Unbeknownst to them, Koulaxidis had moved to another nearby village, Theodosia, where he was already planning his next wedding to another woman. However, his prospective father-in-law considered him way too mysterious and suspicious, and out of curiosity went around asking various villagers, policemen and farmers if they knew anything about him. When he inquired about him to the head of the local police department, the man was informed that an arrest warrant for murder had been issued in Koulaxidis' name. With this information, he led the authorities to Theodosia, where Koulaxidis was finally arrested.

==Trial, sentence, and imprisonment==
A month after his arrest, Koulaxidis was put on trial for the murder of Efthymia. During the proceedings, numerous startling revelations occurred, as the prosecutors were able to confirm that he had had at least five known wives after his arrival in Greece, all of whom had died under suspicious circumstances. The first two confirmed were two women named Christina and Anatolia, who had supposedly died from influenza and another virus, respectively. There were also allegations that he had married and possibly killed numerous other women, perhaps as far back as his time living in Russia, but this could not be proven with certainty.

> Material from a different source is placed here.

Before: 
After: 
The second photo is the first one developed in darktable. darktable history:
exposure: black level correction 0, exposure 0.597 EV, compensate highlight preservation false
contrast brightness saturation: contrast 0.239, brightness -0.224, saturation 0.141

Koulaxidis denied most of the charges, with the only exception being the murder of his final wife, Efthymia, as his cousin Iakovos - who had helped him move the body - had already confessed to his part in the crime. However, Koulaxidis claimed that the murder was not premeditated, as he had caught her sleeping with their wedding's best man. Enraged by this, he got into a quarrel that resulted in him strangling Efthymia to death. This version of events was quickly dismissed by the courts, as a medical examiner determined that Efthymia's head had been crushed with a large stone, a cause of death that directly contradicted what Koulaxidis claimed had happened.

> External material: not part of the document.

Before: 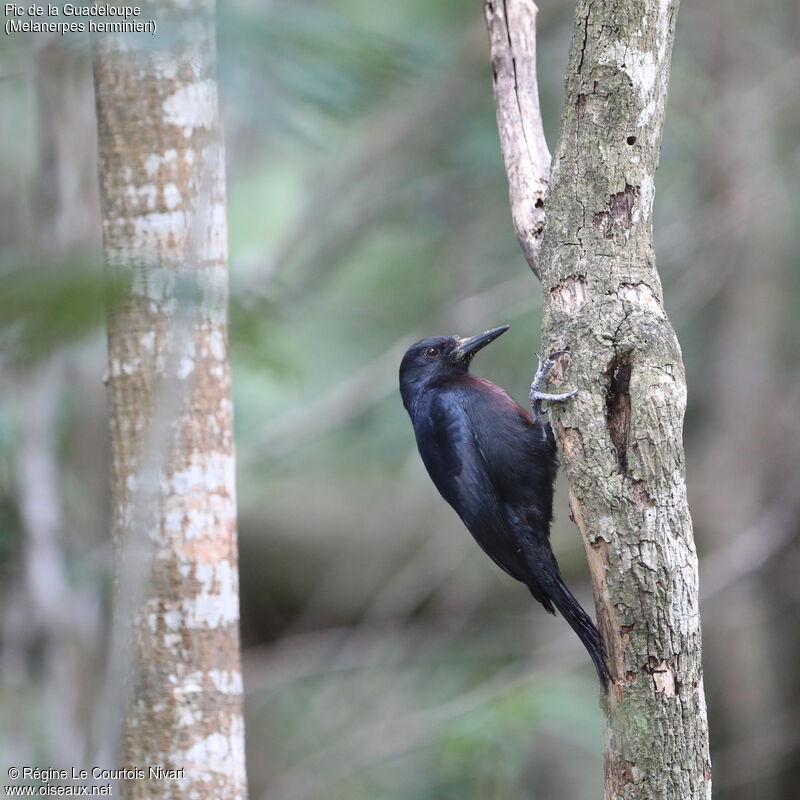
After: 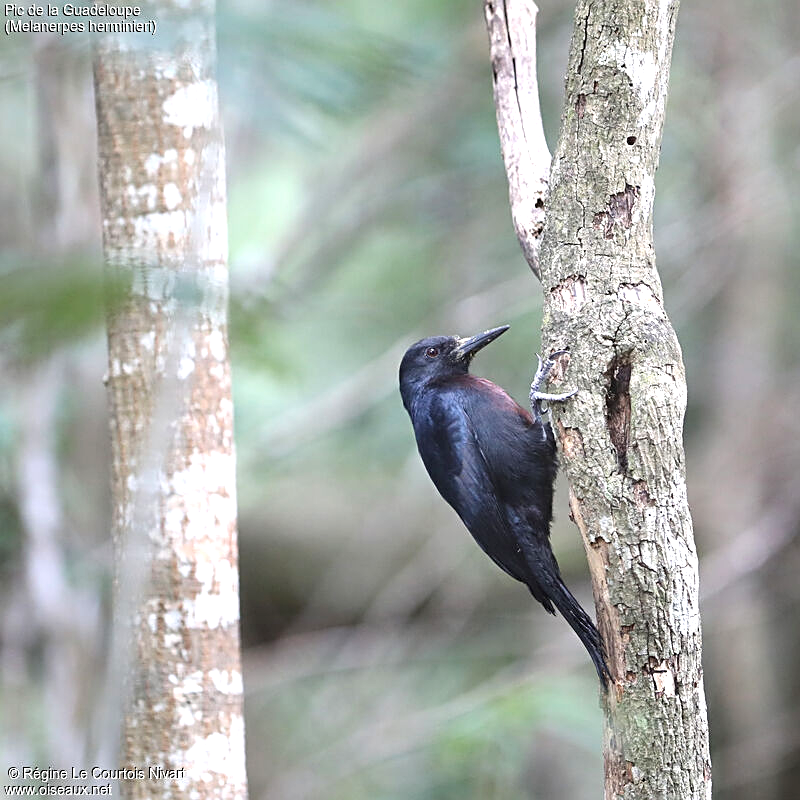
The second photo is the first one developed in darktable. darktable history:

The trial lasted several days, and on November 8, 1931, Koulaxidis was found guilty on all counts and sentenced to death. In his closing statement, the prosecutor said that "society can only prosper when it is ruthlessly purged of such criminal bastards". Soon afterwards, Koulaxidis was transferred to the Heptapyrgion, which effectively served as the country's death row at the time.

==Execution==
Nine months after his conviction, on August 3, 1932, Koulaxidis was brought to the execution grounds in Florina and executed by firing squad, along with three Communists convicted of killing an army officer. He reportedly spent his last day in prison singing patriotic songs and hymns, and while he was being escorted to the execution grounds, he sang a hymn dedicated to statesman Eleftherios Venizelos. Contemporary accounts claimed that Koulaxidis remained stoic and emotionless throughout the preparations, and that he had no final words.

It is claimed that for many years after his death, villagers in the region continued to be haunted by Koulaxidis's vicious acts and that the story of the "Vampire of Hamilos" continues to be told to this day.